I've added a local storage mode now, which should provide a solution to that. One disadvantage I noticed with the local storage approach is that you must be a little more careful with public repositories. If one of your host keys is ever leaked, an attacker can access all rekeyed secrets in the repo and decrypt them. Not very likely, but something to keep in mind.
I've added an upgrade notice and readme section for the new mode. This issue went a bit offtopic, do you think the original question is resolved so this can be closed?
If one of your host keys is ever leaked, an attacker can access all rekeyed secrets in the repo and decrypt them.
I didn't even think of that. Good catch!
I've added a local storage mode now, which should provide a solution to that. One disadvantage I noticed with the local storage approach is that you must be a little more careful with public repositories. If one of your host keys is ever leaked, an attacker can access all rekeyed secrets in the repo and decrypt them. Not very likely, but something to keep in mind.
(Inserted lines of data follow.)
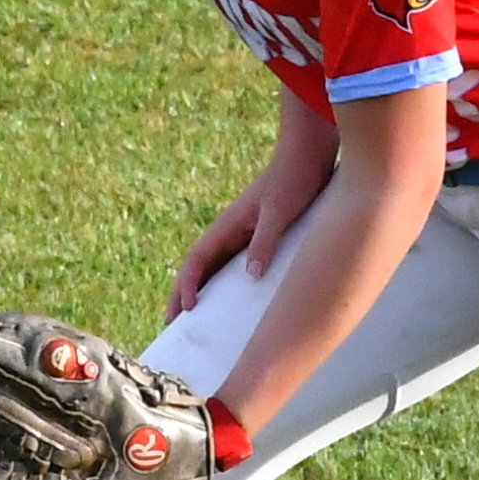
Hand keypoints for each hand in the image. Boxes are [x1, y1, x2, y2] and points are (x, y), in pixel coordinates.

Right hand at [166, 151, 332, 321]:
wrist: (307, 155)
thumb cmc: (293, 180)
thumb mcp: (279, 212)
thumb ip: (265, 241)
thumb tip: (250, 275)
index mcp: (228, 225)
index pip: (197, 260)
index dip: (187, 285)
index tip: (186, 310)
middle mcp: (229, 231)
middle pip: (198, 268)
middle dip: (182, 295)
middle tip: (170, 324)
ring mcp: (241, 234)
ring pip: (213, 268)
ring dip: (200, 291)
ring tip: (194, 320)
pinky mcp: (257, 235)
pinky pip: (233, 265)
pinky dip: (223, 284)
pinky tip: (231, 302)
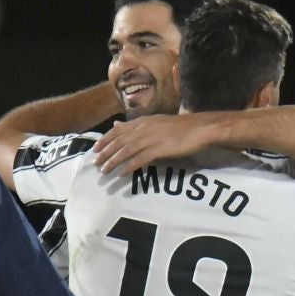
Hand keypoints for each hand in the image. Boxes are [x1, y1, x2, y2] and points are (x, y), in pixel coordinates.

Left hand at [92, 114, 211, 174]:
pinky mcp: (159, 149)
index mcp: (142, 121)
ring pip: (126, 151)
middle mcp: (144, 128)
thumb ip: (135, 125)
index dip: (104, 140)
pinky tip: (122, 174)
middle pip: (119, 142)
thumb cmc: (180, 126)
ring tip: (104, 171)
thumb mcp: (155, 121)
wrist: (199, 128)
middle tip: (95, 164)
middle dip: (105, 153)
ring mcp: (151, 139)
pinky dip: (129, 167)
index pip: (117, 130)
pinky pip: (140, 160)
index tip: (94, 150)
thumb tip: (117, 124)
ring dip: (113, 162)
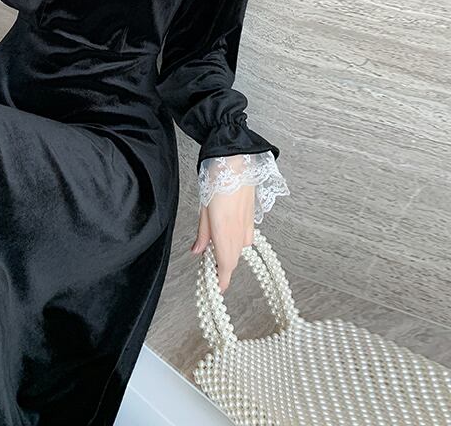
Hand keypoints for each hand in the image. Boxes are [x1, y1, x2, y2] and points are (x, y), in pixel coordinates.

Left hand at [190, 180, 255, 294]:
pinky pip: (247, 237)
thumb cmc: (216, 179)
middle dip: (223, 267)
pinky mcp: (253, 217)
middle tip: (212, 269)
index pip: (225, 263)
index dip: (222, 280)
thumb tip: (198, 251)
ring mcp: (248, 224)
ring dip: (230, 253)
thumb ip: (202, 232)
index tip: (218, 288)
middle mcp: (239, 231)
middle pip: (233, 259)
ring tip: (217, 250)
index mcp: (224, 230)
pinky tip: (229, 236)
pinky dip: (238, 242)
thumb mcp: (203, 207)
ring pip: (240, 249)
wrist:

I mean secrets (excluding MAC addresses and other PII) can almost always be changed. Btw, does the tool encrypt only the required secrets for each machine? The impact could be minimal compared to someone getting root on a box.
Have you thought of different ways of distributing keys? Wihout Nix derivations?
This issue went a bit offtopic, do you think the original question is resolved so this can be closed?
Uhh actually I can't think of any way to still do this. I was taking inspiration from nixus
I want to generate a private SSH key and distribute it to only one host. Then I want to generate a public key to use on only one NixOS host but
users.users.<name>.openssh.authorizedKeys.keyFiles
only takes in build-time paths. Is there a way to do this with agenix-rekey's generation system?